Start with the checklist above and address the high-priority items first. If you’re looking for immediate actions, these three tend to have the biggest impact:
- Review your robots.txt for unintended AI crawler blocks that may be preventing your content from being cited
- Validate your structured data and fix any schema that’s outdated or returning errors
- Assess whether your most important content is accessible to crawlers rather than locked behind forms or PDFs
The organisations that move early will be the ones AI tools learn to trust and cite, and in a competitive B2B market, that visibility compounds over time.
FAQs
What is generative engine optimisation (GEO)?
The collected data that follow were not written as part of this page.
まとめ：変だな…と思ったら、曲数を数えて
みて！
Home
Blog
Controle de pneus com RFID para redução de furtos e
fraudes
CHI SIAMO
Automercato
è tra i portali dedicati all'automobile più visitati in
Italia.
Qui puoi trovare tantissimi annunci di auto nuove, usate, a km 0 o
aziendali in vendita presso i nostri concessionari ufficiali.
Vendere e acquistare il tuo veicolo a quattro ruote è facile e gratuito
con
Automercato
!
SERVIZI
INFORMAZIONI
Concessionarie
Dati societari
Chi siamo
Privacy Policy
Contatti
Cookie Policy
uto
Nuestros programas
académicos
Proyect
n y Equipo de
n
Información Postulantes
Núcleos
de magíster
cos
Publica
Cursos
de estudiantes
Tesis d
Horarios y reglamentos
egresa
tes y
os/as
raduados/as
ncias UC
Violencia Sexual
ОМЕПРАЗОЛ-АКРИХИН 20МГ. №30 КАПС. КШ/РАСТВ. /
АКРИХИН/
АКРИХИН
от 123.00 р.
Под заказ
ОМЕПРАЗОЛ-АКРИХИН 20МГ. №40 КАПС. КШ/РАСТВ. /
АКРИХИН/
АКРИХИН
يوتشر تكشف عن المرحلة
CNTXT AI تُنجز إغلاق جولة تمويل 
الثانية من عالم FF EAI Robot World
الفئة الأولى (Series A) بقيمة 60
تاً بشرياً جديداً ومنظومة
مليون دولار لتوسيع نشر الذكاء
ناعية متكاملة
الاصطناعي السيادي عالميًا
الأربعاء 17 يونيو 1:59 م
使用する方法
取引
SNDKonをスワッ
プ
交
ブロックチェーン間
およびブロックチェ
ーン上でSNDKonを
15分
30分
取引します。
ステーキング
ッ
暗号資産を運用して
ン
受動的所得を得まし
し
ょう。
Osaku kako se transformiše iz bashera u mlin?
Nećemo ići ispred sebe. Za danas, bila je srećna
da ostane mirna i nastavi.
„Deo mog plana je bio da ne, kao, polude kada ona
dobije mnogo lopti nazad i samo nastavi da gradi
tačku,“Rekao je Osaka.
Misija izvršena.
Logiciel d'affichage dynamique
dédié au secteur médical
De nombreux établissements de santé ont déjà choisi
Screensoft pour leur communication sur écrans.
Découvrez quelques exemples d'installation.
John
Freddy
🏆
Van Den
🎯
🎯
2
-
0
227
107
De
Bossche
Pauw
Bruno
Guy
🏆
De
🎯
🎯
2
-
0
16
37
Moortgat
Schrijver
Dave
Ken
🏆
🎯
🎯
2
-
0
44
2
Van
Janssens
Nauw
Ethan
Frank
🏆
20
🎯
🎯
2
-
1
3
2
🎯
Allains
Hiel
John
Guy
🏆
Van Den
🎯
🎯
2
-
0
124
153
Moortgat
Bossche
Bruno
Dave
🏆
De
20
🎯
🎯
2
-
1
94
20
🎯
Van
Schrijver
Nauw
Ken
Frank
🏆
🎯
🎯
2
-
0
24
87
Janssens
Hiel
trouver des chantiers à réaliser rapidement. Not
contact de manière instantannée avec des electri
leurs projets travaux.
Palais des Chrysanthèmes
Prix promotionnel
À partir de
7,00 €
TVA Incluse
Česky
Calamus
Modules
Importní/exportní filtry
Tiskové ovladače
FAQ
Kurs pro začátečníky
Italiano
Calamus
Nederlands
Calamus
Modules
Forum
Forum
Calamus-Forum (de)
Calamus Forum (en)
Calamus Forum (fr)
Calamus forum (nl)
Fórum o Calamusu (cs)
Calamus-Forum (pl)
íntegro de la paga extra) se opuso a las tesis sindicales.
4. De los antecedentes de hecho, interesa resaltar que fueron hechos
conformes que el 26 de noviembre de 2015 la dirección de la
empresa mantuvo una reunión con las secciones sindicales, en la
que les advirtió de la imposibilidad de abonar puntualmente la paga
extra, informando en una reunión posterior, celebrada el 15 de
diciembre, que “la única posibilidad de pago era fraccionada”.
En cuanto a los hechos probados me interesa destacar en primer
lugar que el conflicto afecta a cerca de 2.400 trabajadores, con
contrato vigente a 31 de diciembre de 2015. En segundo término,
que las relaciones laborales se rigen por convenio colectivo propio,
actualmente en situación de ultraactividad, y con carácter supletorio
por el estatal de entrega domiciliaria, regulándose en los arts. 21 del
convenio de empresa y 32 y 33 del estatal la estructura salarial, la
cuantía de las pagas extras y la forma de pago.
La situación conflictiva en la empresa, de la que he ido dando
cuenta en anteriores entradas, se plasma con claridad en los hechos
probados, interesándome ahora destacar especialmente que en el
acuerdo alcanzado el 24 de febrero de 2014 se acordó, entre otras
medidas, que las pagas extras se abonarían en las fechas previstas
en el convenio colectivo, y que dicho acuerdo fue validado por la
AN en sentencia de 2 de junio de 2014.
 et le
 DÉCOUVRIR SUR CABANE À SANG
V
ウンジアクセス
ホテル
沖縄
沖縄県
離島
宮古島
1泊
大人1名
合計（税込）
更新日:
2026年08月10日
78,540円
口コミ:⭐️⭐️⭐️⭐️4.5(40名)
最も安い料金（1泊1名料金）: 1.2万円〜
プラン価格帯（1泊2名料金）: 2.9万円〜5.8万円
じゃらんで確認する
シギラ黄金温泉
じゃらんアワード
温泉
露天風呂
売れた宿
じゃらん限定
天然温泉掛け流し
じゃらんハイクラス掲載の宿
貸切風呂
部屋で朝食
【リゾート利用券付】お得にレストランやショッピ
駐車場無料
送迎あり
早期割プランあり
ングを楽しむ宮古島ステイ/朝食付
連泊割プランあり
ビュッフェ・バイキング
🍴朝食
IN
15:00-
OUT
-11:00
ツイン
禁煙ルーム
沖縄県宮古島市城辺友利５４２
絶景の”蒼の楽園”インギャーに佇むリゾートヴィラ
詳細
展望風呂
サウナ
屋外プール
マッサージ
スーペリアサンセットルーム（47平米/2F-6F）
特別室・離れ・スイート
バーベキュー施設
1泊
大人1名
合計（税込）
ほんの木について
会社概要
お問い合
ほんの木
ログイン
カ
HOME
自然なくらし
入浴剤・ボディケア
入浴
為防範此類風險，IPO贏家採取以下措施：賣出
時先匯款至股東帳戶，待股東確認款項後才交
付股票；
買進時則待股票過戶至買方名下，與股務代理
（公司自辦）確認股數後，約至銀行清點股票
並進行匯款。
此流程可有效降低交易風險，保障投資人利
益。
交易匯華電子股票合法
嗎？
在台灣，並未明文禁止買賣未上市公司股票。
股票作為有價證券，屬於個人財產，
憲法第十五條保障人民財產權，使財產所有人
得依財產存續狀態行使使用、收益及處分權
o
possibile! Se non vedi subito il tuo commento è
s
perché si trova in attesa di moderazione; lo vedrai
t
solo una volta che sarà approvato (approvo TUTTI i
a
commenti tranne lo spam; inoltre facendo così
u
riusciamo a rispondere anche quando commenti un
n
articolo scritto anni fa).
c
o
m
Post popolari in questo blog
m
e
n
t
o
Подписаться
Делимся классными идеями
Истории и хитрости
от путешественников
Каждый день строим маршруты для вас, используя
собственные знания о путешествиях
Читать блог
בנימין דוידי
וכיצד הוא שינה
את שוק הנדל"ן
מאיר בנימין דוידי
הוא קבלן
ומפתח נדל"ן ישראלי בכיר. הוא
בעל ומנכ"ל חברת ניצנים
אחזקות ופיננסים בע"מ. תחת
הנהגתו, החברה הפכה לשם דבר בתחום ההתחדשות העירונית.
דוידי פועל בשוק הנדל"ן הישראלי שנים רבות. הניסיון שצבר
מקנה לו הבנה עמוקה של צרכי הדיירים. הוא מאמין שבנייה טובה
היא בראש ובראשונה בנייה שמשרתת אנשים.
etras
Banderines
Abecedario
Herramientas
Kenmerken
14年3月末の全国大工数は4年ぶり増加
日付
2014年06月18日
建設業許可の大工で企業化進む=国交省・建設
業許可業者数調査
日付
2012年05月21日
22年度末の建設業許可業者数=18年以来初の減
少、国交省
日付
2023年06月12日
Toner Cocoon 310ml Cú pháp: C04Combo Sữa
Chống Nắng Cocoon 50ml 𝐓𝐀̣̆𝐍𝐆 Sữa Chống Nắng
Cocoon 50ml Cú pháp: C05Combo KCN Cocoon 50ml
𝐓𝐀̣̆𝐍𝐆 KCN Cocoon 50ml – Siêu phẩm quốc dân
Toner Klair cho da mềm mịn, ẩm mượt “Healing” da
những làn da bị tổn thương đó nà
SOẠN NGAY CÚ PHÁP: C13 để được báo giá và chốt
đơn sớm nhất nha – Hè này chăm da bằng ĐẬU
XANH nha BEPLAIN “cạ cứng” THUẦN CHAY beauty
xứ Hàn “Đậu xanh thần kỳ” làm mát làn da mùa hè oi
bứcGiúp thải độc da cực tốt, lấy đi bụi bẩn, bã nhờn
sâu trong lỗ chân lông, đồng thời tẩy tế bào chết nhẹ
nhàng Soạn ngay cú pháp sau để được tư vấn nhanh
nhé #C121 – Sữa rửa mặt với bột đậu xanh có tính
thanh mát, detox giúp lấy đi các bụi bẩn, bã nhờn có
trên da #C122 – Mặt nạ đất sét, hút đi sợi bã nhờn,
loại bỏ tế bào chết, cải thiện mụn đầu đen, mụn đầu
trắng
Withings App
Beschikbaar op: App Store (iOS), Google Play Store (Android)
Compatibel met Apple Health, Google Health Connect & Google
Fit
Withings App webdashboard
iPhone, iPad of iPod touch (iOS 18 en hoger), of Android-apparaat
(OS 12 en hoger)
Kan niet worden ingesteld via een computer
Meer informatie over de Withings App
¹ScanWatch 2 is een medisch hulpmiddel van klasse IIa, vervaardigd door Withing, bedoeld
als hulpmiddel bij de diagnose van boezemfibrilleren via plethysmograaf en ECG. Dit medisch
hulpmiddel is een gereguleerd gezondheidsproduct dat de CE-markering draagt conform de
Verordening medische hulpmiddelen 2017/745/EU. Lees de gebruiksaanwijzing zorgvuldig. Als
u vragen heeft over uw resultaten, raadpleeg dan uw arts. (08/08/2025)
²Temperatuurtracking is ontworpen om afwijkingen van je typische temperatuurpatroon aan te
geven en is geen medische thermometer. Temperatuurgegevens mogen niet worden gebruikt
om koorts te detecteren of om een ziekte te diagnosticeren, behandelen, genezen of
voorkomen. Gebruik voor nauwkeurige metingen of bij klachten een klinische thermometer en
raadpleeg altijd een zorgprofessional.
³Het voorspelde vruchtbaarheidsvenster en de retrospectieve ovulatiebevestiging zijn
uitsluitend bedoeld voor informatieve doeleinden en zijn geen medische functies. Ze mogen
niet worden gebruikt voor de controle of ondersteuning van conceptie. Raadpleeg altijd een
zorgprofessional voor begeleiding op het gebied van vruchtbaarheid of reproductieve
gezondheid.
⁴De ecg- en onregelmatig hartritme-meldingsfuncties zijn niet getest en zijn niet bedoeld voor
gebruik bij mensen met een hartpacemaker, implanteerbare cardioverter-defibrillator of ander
Generative engine optimisation is the practice of structuring your website content so it can be found, understood and cited by AI-powered search tools like Google AI Overviews, ChatGPT and Microsoft Copilot. It builds on traditional SEO by adding structured data, clear content hierarchies and authoritative signals that AI models use when deciding which sources to reference.
Do B2B websites need different AI search optimisation than B2C?
The core technical requirements are the same, but the content strategy differs. B2B organisations need to demonstrate deep topical authority across complex service areas, often with longer and more detailed content that addresses multiple stages of a buying cycle. B2B buyers do more research before making contact, so being cited by AI tools during that research phase is particularly valuable.
Which schema markup types matter most for AI search?
FAQ schema, HowTo schema and Organisation schema are the most impactful for AI search visibility. FAQ schema helps AI tools pull direct answers from your content, HowTo schema provides clear step-by-step information, and Organisation schema establishes your business identity and credibility.
How can I check whether my website appears in AI Overviews?
You can run test queries related to your services in Google and check whether an AI Overview appears and whether your site is cited within it. Google Search Console is also beginning to surface data on AI Overview impressions. Third-party tools are emerging that track AI citations across multiple platforms.